UK mergers and acquisitions activity is stubbornly subdued, but broker Liberum says this is not expected to persist and has polled its sector analysts to qualitatively identify the most likely targets.
Global M&A hit a post crisis record at $945bn in the second quarter of the year, showing that confidence is rising in an environment of low interest rates and scarce organic growth.
However, M&A in UK indices has remained stubbornly subdued, Liberum points out, with just 1% of FTSE 250 market cap was taken out in 2013 versus a mid-cycle average of 4%.
However, its own poll found that 85% of fund managers forecast a material pickup in small cap and mid cap (SMID) companies being taken over in the next 12 months and 95% of finance chiefs agree, according to a Deloitte survey.

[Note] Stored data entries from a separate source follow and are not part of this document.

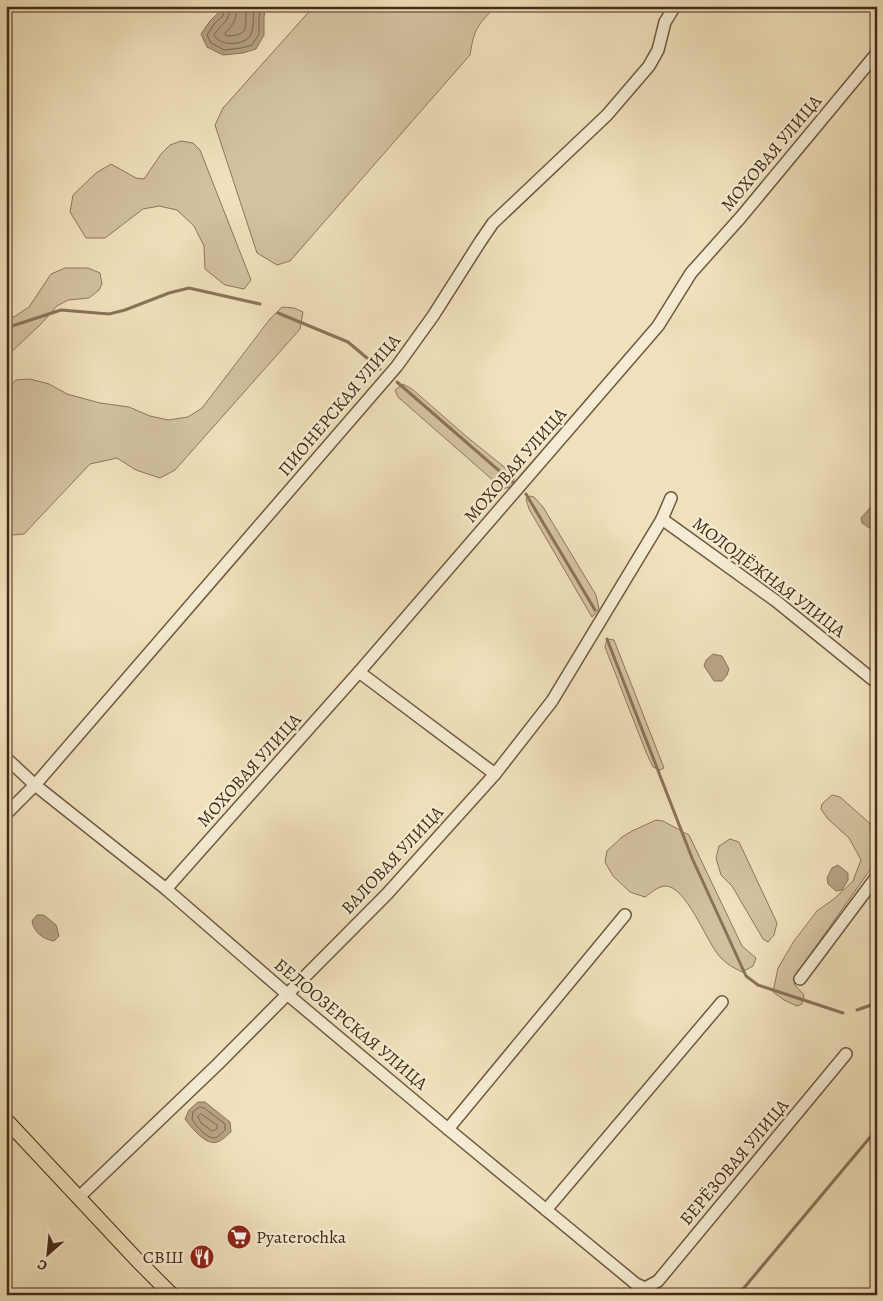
<svg xmlns="http://www.w3.org/2000/svg" width="883" height="1301" font-family="Alegreya,serif">
	<style>
		.green { fill: #d3c2a0; stroke: #8c765b }
		.water { fill: #b6a384; stroke: #897358 }
		.lines { fill: none; stroke-linecap: round; stroke-linejoin: round }
		.shore { stroke: #7e664d; stroke-width: 1 }
		.stream { stroke: #897358; stroke-width: 3 }
		.minor-casing { stroke: #705840; stroke-width: 14 }
		.major-casing { stroke: #462a16; stroke-width: 16 }
		.minor { stroke: #f5ecd3; stroke-width: 11 }
		.major { stroke: #f0e1bc; stroke-width: 14 }
		.labels { text-anchor: middle; dominant-baseline: central; stroke-width: 4.5; stroke-linejoin: round; paint-order: stroke }
		.street-label { font-size: 18px; fill: #462a16; stroke: #f5ecd3 }
		.poi-label { font-size: 18px; fill: #462a16; stroke: #f5ecd3; text-anchor: start }
	</style>
	<rect width="100%" height="100%" fill="#f0e1bc"/>
	<filter id="stains"><feTurbulence type="fractalNoise" baseFrequency=".004" numOctaves="4"/><feColorMatrix values="0 0 0 0 .2 0 0 0 0 .09 0 0 0 0 .02 0 0 0 .5 -.17"/></filter>
	<radialGradient id="worn" r=".72"><stop offset=".6" stop-color="#630" stop-opacity="0"/><stop offset="1" stop-color="#630" stop-opacity=".3"/></radialGradient>
	<g class="green">
		<path d="M314,6H496C478,25 474,28 470,55L290,261L277,265L257,253L215,125L223,108Z"/>
		<polygon points="181,141 193,143 200,150 251,280 244,289 225,285 205,269 204,246 194,226 177,210 159,206 143,209 105,238 86,238 70,212 73,195 96,173 111,164 136,178 144,179 161,154 170,145"/>
		<polygon points="65,268 88,268 100,273 102,284 99,290 89,298 68,300 57,306 41,324 6,357 6,318 14,317 29,307 51,274"/>
		<polygon points="282,307 294,308 303,312 300,329 175,470 160,478 136,470 117,458 90,464 24,534 13,535 6,538 6,389 16,380 30,379 49,384 67,394 100,403 129,407 150,416 168,420 188,417 202,408 270,319"/>
		<polygon points="403,384 412,389 467,437 513,474 514,480 513,486 503,489 398,397 395,390"/>
		<polygon points="530,496 534,497 543,507 596,595 599,609 592,617 529,509 526,499"/>
		<polygon points="607,639 614,640 664,768 660,770 653,767 646,752 605,647"/>
		<polygon points="832,795 840,797 875,828 877,831 877,860 795,976 794,984 804,995 802,1004 797,1006 784,1000 773,992 778,968 794,941 817,911 834,899 853,881 861,860 849,838 828,819 821,809 822,804"/>
		<path d="M656,820L663,821L689,835L742,946L756,958L753,966L742,972C732,967 723,962 717,953C706,939 685,886 666,886C658,886 651,893 645,897L630,892L613,876L605,862L607,851L622,837L632,831Z"/>
		<polygon points="730,839 739,842 777,923 774,935 768,942 763,939 732,886 721,875 716,858 719,846"/>
	</g>
	<g class="water">
		<polygon points="218,6 266,6 264,17 264,35 256,49 243,53 223,55 207,47 201,34 210,21 218,13"/>
		<polygon points="877,500 877,533 862,523 861,518"/>
		<polygon points="713,654 722,656 729,669 727,675 722,681 714,681 704,666 706,660"/>
		<polygon points="838,865 848,873 848,880 842,890 836,891 828,884 827,878 832,868"/>
		<path d="M37,915H44L56,925L59,936L54,941C42,939 34,932 32,921Z"/>
		<path d="M198,1102H205L230,1122L231,1132C227,1135 222,1141 217,1142C206,1146 191,1127 185,1119L189,1110Z"/>
	</g>
	<g class="lines">
		<g class="shore">
			<polyline points="223,6 223,16 214,24 207,35 211,43 224,50 241,48 252,45 259,34 259,17 261,6"/>
			<path d="M230,6C230,23 222,22 214,35C220,47 246,46 251,34C254,28 253,14 254,6"/>
			<path d="M237,6C237,18 234,24 226,32L225,34L227,36C253,35 243,26 247,6"/>
			<path d="M200,1107L204,1108L225,1124V1130C222,1133 218,1137 215,1138C207,1139 195,1125 192,1119L193,1112Z"/>
			<polygon points="201,1114 217,1125 217,1129 212,1131 201,1123 198,1117"/>
		</g>
		<g class="stream">
			<polyline points="278,313 348,342 380,369"/>
			<polyline points="6,328 61,310 109,314 125,310 169,293 189,288 260,304"/>
			<polyline points="397,382 512,482"/>
			<polyline points="526,494 595,610"/>
			<polyline points="607,639 692,858 746,976 758,985 843,1013"/>
			<polyline points="857,1010 877,1003"/>
			<polyline points="738,1295 877,1129"/>
		</g>
		<defs>
			<g id="minor">
				<polyline points="662,519 776,601 877,683"/>
				<polyline points="359,672 495,774"/>
				<polyline points="6,758 35,785 166,889 287,994 448,1129 636,1284 645,1288 658,1281 846,1054"/>
				<polyline points="6,814 35,785 397,366 433,316 480,242 493,223 607,115 649,66 658,50 665,22 675,6"/>
				<polyline points="166,889 359,672 658,326 691,273 741,217 877,53"/>
				<polyline points="800,979 877,876"/>
				<polyline points="448,1129 625,915"/>
				<polyline points="78,1198 218,1064 387,894 495,774 552,701 662,519 671,498"/>
				<polyline points="546,1210 722,1002"/>
			</g>
			<polyline id="major" points="6,1120 138,1261 172,1295"/>
		</defs>
		<use href="#minor" class="minor-casing"/>
		<use href="#major" class="major-casing"/>
		<use href="#minor" class="minor"/>
		<use href="#major" class="major"/>
	</g>
	<defs>
		<symbol id="supermarket-disc" viewBox="-11 -11 22 22"><circle r="9.5" fill="#8f2418" stroke="#f5ecd3"/><path d="M-6-5.5h2.5l.6 2H6L4.5 2H-2.5L-4.4-4H-6ZM-1.5 3.2a1.3 1.3 0 1 0 .1 0ZM3 3.2a1.3 1.3 0 1 0 .1 0Z" fill="#fff"/></symbol>
		<symbol id="restaurant-disc" viewBox="-11 -11 22 22"><circle r="9.5" fill="#8f2418" stroke="#f5ecd3"/><path d="M-5-6h1v4h1v-4h1v4h1v-4h1v5L-1.5 .5V6h-2V.5L-5-1ZM5-6V6H3V1.5H1.5Q1.5-4 5-6Z" fill="#fff"/></symbol>
	</defs>
	<g fill-rule="evenodd">
		<use href="#supermarket-disc" x="225" y="1223" width="28" height="28"/>
		<use href="#restaurant-disc" x="188" y="1243" width="28" height="28"/>
	</g>
	<g class="labels">
		<g class="street-label">
			<text transform="translate(771 153) rotate(-50)">МОХОВАЯ УЛИЦА</text>
			<text transform="translate(339 405) rotate(-50)">ПИОНЕРСКАЯ УЛИЦА</text>
			<text transform="translate(515 465) rotate(-49)">МОХОВАЯ УЛИЦА</text>
			<text transform="translate(769 577) rotate(37)">МОЛОДЁЖНАЯ УЛИЦА</text>
			<text transform="translate(249 770) rotate(-48)">МОХОВАЯ УЛИЦА</text>
			<text transform="translate(392 860) rotate(-47)">ВАЛОВАЯ УЛИЦА</text>
			<text transform="translate(351 1024) rotate(40)">БЕЛООЗЕРСКАЯ УЛИЦА</text>
			<text transform="translate(734 1162) rotate(-50)">БЕРЁЗОВАЯ УЛИЦА</text>
		</g>
		<g class="poi-label">
			<text x="256" y="1237">Pyaterochka</text>
			<text x="184" y="1257" text-anchor="end">СВШ</text>
		</g>
	</g>
	<rect width="883" height="1301" fill="none" stroke="#f0e1bc" stroke-width="25"/>
	<rect x="8" y="8" width="868" height="1286" fill="none" stroke="#462a16" stroke-width="2.5"/>
	<rect x="12" y="12" width="858" height="1276" fill="none" stroke="#462a16"/>
	<g transform="translate(48 1254) rotate(207)" stroke="#f5ecd3" stroke-width="4" paint-order="stroke">
	<path d="M0-4L9 19L0 12L-9 19Z" fill="#462a16"/>
	<text y="-8" font-size="14" font-weight="bold" text-anchor="middle" fill="#462a16">С</text>
	</g>
	<rect width="100%" height="100%" filter="url(#stains)"/>
	<rect width="100%" height="100%" fill="url(#worn)"/>
</svg>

In the Aerospace & Capital Goods sector, Spectris is the pick as being "tempting for hungry US leviathans", with a 17% discount to peers and leading positions in niche instrumentation and control markets.
In Agriculture & Chemicals, New Britain Palm Oil has been subject of press speculation that 49%-owner Kulim has instigated a process to sell its shareholding, with Felda Group confirming its interest and a number of other SE Asian plantation groups said to be interested.
Also in that sector, Syngenta is recommended as M&A pressure after the leaks of Monsanto weighing up a deal creates a catalyst for re-rating, while Johnson Matthey is a world leader in its fields with strong patents, tax attractions, a strong balance sheet and solid cashflow power.
Among housebuilders, Bovis is the cheapest and "could be especially attractive as it has a significant strategic landbank, which has very little carrying value on the balance sheet and yet has significant economic value as the options allow land to be acquired at a discount to open market value".
In Financials, Jupiter Fund Management is a 'buy' for its stand-out track record, positioning and opportunity as consolidation in the sector continues apace.
In Media, ITV is a top pick and could attract a buyer for its market-leading 45% of position of UK television advertising, growing ownership of content and the upside potential from retransmission revenues. For buyers more focused on buying a position in events, UBM has an excellent global position from its Asian presence in a market that is heavily fragmented and thus ripe for consolidation, while Tarsus is "structurally attractive", has low risk of disintermediation and is focused on faster growing markets and the United States.
In Pharmaceuticals, AstraZeneca is worth £58 ex-bid premium, according to the broker's methodology, and the timeline on any potential resurrection of a Pfizer deal is likely still some months away. "A key driver of AZN' share price in the near-term is the publication of clinical data on the immunotherapy combinations at ESMO which begins on September 26th. We believe it is too premature to write off AZN in immunotherapy without seeing the combination data. The shares
could move sharply higher if the data is strong."
In Retail, ownership structure, debt or valuation make most of the retailers under coverage unlikely takeover targets but two "unlikely targets" are chosen in Asos and Mothercare, over which the broker's analysts have 'sell' recommendations. "With the shares having fallen by 55% from their February high, we think that if ever anyone were going to bid for ASOS, it could be now."
Looking at Support Services stocks, Liberum noted that industry leaders such as Balfour Beatty and Serco have "suffered from a loss of focus" and newcomers are looking to fill the void. "We expect Atkins, Interserve, Hyder and PayPoint to be the large acquirers of the next year." A diverse range of potential targets includes Balfour, as well as Costain, Daisy and Hyder Consulting.